2. Multi-Coordinate Bounding Boxes (.json)

The dataset includes two coordinate topologies to match different ingestion pipelines:

  • 001_pdf.json (Vector Scale): Stored in DTP Points ($1 \text{ inch} = 72 \text{ points}$), native to engines like PyMuPDF or pdfplumber. Origin is typically evaluated from Top-Left or Bottom-Left depending on the parser.
  • 001.json (Raster Scale): Mapped directly to high-resolution pixel coordinates matching the native 001.png dimensions (e.g., A4 at 200 DPI: $1654 \times 2339 \text{ px}$).

3. Robustness & Degradation Layers (_dirty_X)

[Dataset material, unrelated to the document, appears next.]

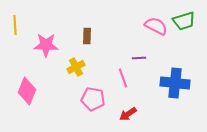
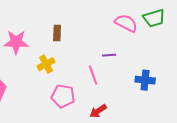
blue cross: (175, 83) -> (145, 80), size x0.7

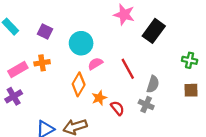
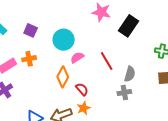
orange star: (99, 98) -> (84, 108), moved
gray cross: (146, 105) -> (124, 93), turned -32
red semicircle: (117, 108) -> (82, 89), moved

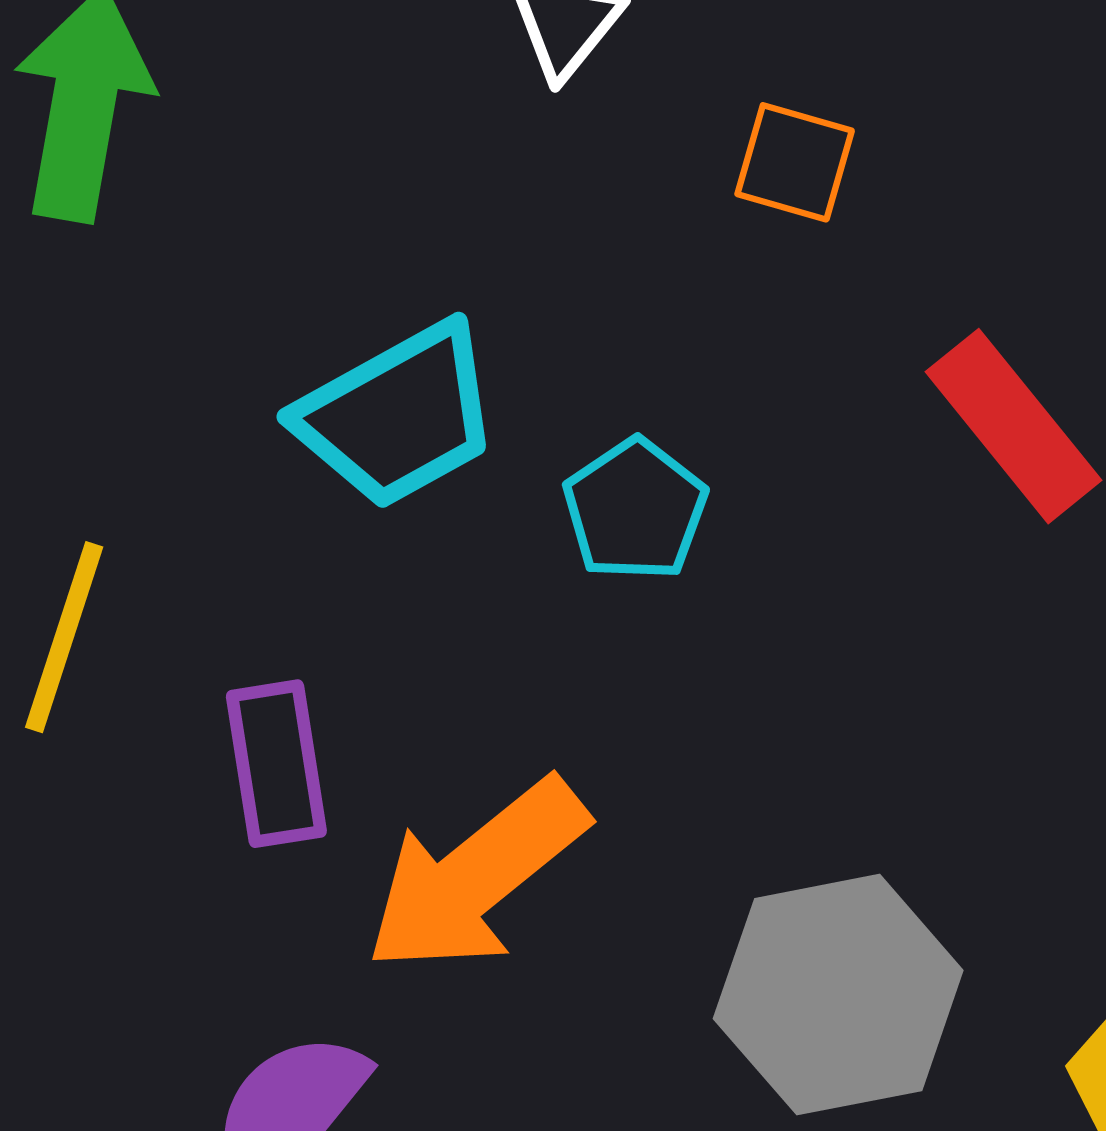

Each baseline sheet is supplemented with 5 alternative states mimicking typical pipeline damage:

  • Sensor noise, blur, and lighting gradients.
  • Rotation, skewing, and affine perspective warps.
  • Contrast loss and compression artifacts.

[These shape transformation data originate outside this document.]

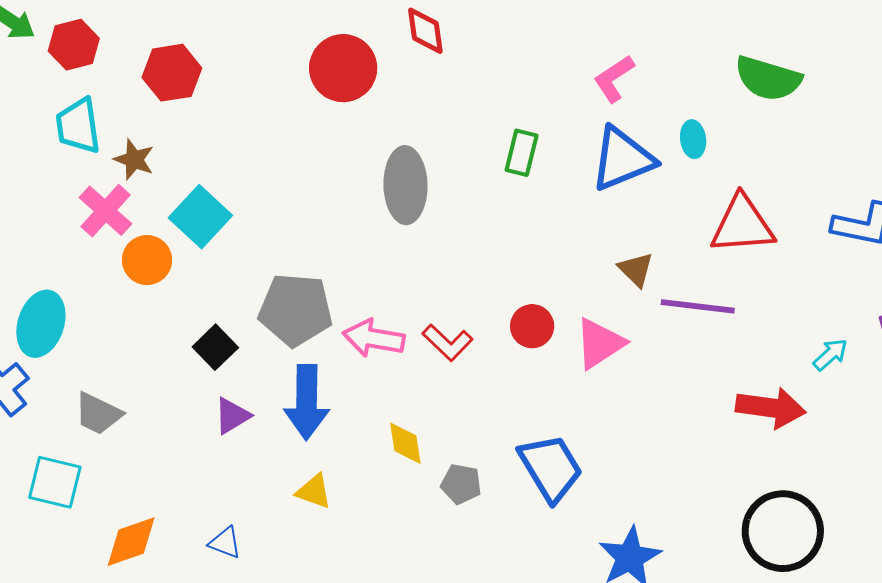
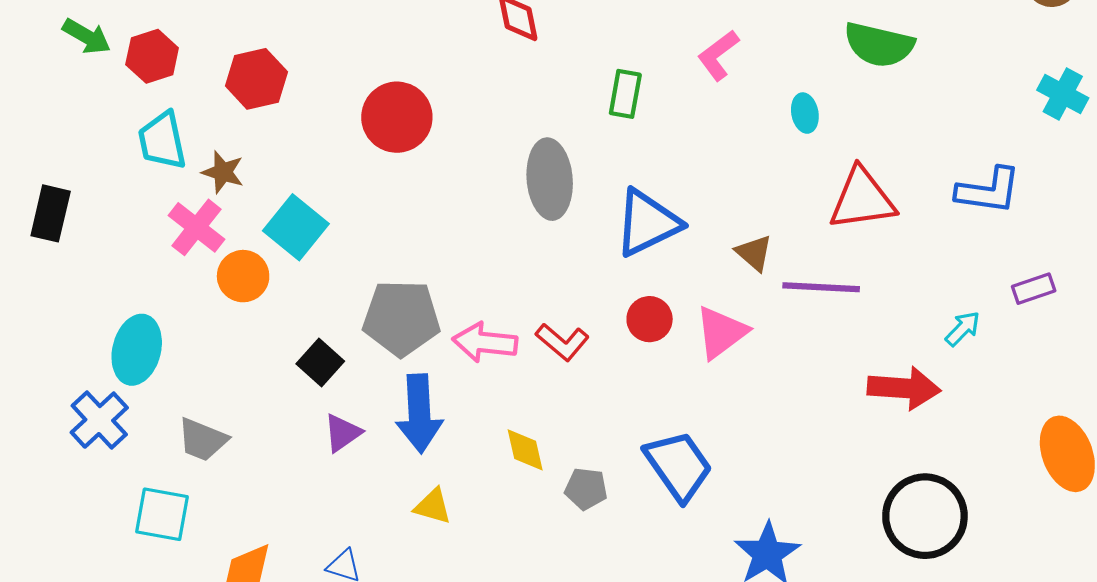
red circle: (343, 68) -> (397, 117), moved
green rectangle: (522, 153) -> (625, 94), moved
blue triangle: (622, 159) -> (647, 223), moved
gray ellipse: (405, 185) -> (550, 179), moved

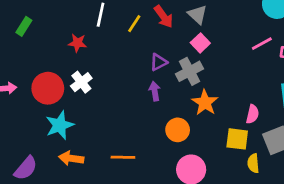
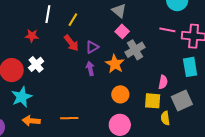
red arrow: (164, 17) -> (71, 43), moved
pink line: (262, 44) -> (167, 30), turned 42
gray cross: (189, 71) -> (135, 50), moved
orange star: (205, 103) -> (115, 64), moved
orange circle: (178, 130) -> (120, 94), moved

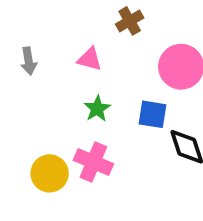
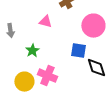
gray arrow: (29, 61) -> (10, 31), moved
green star: (97, 109) -> (32, 51), moved

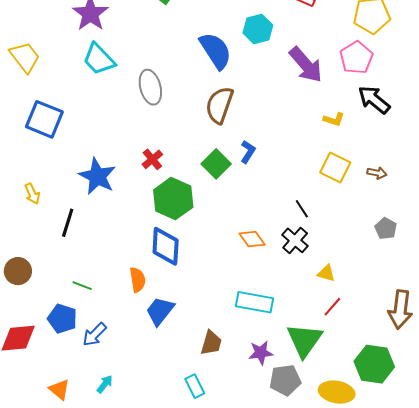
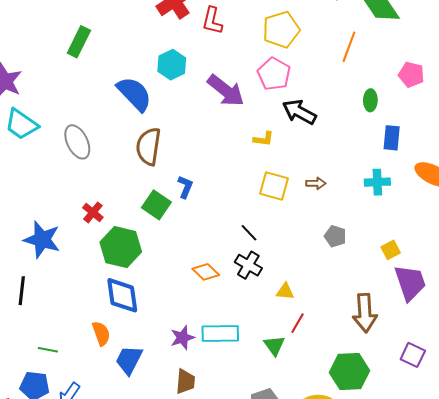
green triangle: (304, 340) -> (274, 345), moved, size x0.6
purple star: (261, 353) -> (182, 338), moved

Every dirty image has a corresponding .json containing transformed bounding box parameters adjusted to the physical distortion.


JSON Schema Example

{
  "img_file": "001.png",
  "img_width": 1654,
  "img_height": 2339,
  "labels": [
    {
      "text": "CASH FLOWS FROM CORE OPERATIONS",
      "bbox_px": [173.1, 415.24, 781.99, 446.65]
    }
  ]
}

Note: bbox_px format is [xmin, ymin, xmax, ymax].


Usage & Evaluation

from datasets import load_dataset

# Configuration for loading the structured layout hierarchy
# Dataset script coming soon
dataset = load_dataset("arcolab-dev/FinDoc-Robust")

Recommended Evaluation Metrics.

  • Tree-edit distance / TEDS: For structural table matching via the .xlsx layout.
  • ANLS (Average Normalized Levenshtein Similarity): For text extraction robustness under dirty variants.
  • mAP (mean Average Precision): For word/cell layout extraction bounding boxes.